A more recent study has taken a more comprehensive look at intraductal administration of hormonal and chemotherapeutic agents in the prevention and treatment of breast cancer. Sukumar et al17 used a chemically induced tumor model and an HER-2/neu transgenic spontaneous tumor model. They began by demonstrating they could access the glandular elements of the mouse and rat breasts. Unlike humans, mice and rats have a solitary duct that drains the breast tissue. Excellent distribution of the experimental agents was confirmed. They then evaluated the pharmacology of the intraductally versus intravenously administered pegylated liposomal doxorubicin (PLD) using high-powered liquid chromatography. The peak serum concentrations differed by a factor of 10 when the routes were compared. No myelosuppression was noted in the animals treated with intraductal PLD. They then showed that intraductally administered 4-hydroytamoxifen, the active metabolite of tamoxifen, was highly effective in preventing chemically induced breast tumors. This effect was comparable to subcutaneously administered tamoxifen. The intraductal administration of PLD reduced the size of established spontaneous tumors in transgenic mice. The therapeutic response had variable durability, but 4 of 10 tumors remained in regression throughout the study. With respect to prevention, intraductal PLD resulted in significant reduction of spontaneous development after intraductal therapy when compared with glands that went untreated or received placebo. This study provided comprehensive evidence that translational studies evaluating intraductally administered agents for the prevention and treatment of breast cancer were necessary and appropriate.

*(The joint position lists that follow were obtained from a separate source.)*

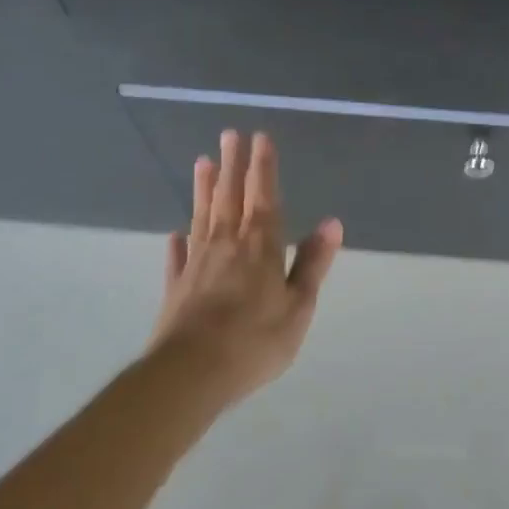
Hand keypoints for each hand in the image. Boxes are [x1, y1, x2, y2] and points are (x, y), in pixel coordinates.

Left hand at [149, 130, 342, 405]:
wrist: (190, 374)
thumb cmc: (254, 340)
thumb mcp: (298, 306)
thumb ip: (312, 263)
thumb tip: (332, 222)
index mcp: (260, 246)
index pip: (263, 196)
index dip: (263, 166)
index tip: (259, 137)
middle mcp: (227, 244)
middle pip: (230, 196)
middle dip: (232, 164)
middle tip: (229, 134)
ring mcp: (197, 263)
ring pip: (202, 216)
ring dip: (204, 188)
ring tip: (202, 162)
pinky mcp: (176, 287)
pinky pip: (178, 257)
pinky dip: (178, 243)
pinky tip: (175, 233)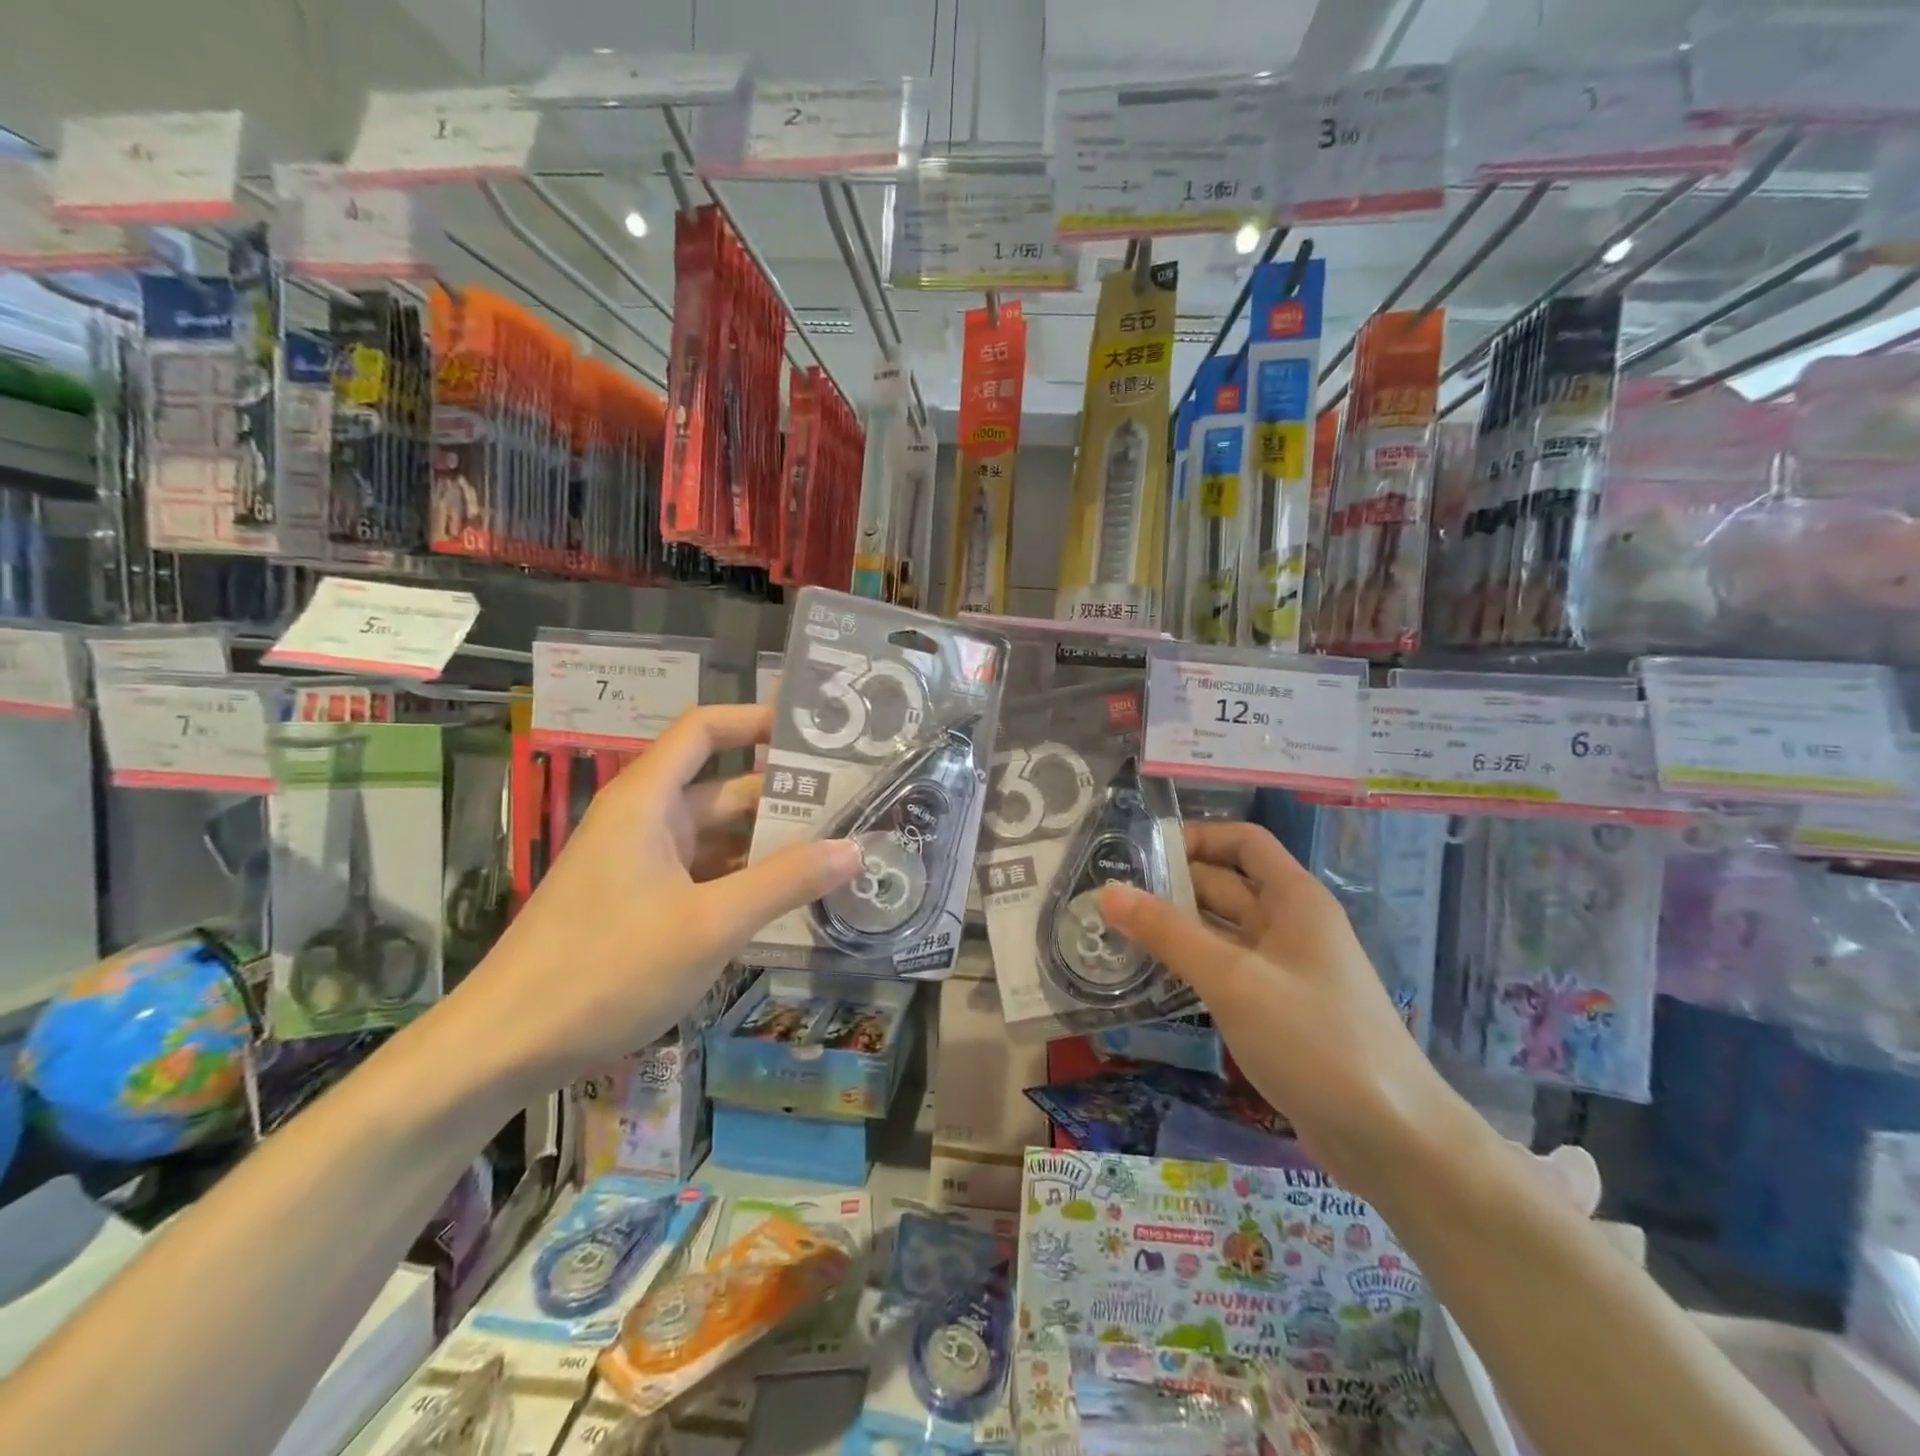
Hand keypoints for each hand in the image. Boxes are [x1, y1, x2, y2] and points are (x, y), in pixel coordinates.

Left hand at [463, 705, 860, 1086]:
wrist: (504, 1048)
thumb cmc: (606, 970)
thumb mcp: (709, 924)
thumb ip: (784, 882)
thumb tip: (853, 849)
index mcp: (648, 801)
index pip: (705, 730)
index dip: (756, 719)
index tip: (815, 733)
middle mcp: (645, 821)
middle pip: (724, 789)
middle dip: (785, 798)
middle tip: (854, 809)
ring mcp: (642, 865)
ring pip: (718, 839)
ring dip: (770, 846)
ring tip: (837, 854)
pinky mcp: (641, 905)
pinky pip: (704, 876)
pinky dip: (744, 881)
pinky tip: (789, 901)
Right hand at [1100, 821, 1461, 1201]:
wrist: (1392, 1139)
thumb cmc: (1314, 1040)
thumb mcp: (1233, 980)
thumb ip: (1169, 934)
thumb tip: (1109, 893)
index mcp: (1294, 899)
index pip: (1244, 842)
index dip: (1198, 838)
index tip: (1143, 855)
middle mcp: (1291, 924)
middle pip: (1227, 885)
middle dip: (1173, 887)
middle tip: (1110, 900)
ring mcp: (1286, 969)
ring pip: (1223, 930)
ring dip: (1177, 929)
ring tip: (1117, 934)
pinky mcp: (1279, 1009)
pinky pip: (1228, 969)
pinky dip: (1193, 966)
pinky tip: (1153, 977)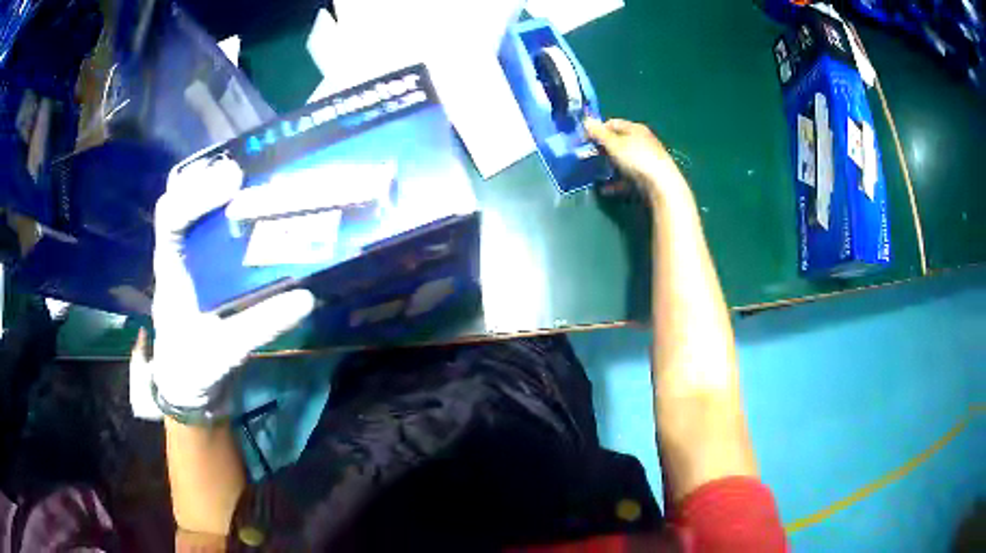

These studies raise a host of concerns that must be addressed in clinical trials. Is the accessibility of the human breast ductal system a reliable and reproducible route for the administration of intraductal agents? Is therapy through a single ductal orifice sufficient, or should therapy be administered through the entire ductal system? What are the pharmacokinetics and toxicity of chemotherapeutic agents administered through the human lactiferous duct? Will intraductal therapy result in unanticipated beneficial effects, such as tumor autoimmunity?